(begin)
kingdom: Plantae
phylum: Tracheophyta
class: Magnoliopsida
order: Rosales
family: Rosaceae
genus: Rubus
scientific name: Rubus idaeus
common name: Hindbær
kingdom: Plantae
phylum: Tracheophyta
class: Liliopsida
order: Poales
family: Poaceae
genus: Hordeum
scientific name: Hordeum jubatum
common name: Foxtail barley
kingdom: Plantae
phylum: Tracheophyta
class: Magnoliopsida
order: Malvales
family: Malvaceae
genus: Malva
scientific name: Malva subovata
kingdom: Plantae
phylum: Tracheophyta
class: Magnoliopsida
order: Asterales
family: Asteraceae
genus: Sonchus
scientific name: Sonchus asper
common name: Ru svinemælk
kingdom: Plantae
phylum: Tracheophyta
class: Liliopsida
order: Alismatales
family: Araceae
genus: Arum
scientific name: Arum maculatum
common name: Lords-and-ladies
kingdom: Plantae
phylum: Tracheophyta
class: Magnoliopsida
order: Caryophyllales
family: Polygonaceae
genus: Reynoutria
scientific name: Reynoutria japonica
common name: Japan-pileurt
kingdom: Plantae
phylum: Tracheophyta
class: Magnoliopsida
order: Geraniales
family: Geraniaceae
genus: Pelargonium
(end)
REQUIRED TASK ::
Copy the data from the line containing "scientific name: Sonchus asper" through the end, switching "common name" to "vernacular name" wherever it occurs and leaving everything else as it is.

WRITTEN RESPONSE ::
scientific name: Sonchus asper
vernacular name: Ru svinemælk
kingdom: Plantae
phylum: Tracheophyta
class: Liliopsida
order: Alismatales
family: Araceae
genus: Arum
scientific name: Arum maculatum
vernacular name: Lords-and-ladies
kingdom: Plantae
phylum: Tracheophyta
class: Magnoliopsida
order: Caryophyllales
family: Polygonaceae
genus: Reynoutria
scientific name: Reynoutria japonica
vernacular name: Japan-pileurt
kingdom: Plantae
phylum: Tracheophyta
class: Magnoliopsida
order: Geraniales
family: Geraniaceae
genus: Pelargonium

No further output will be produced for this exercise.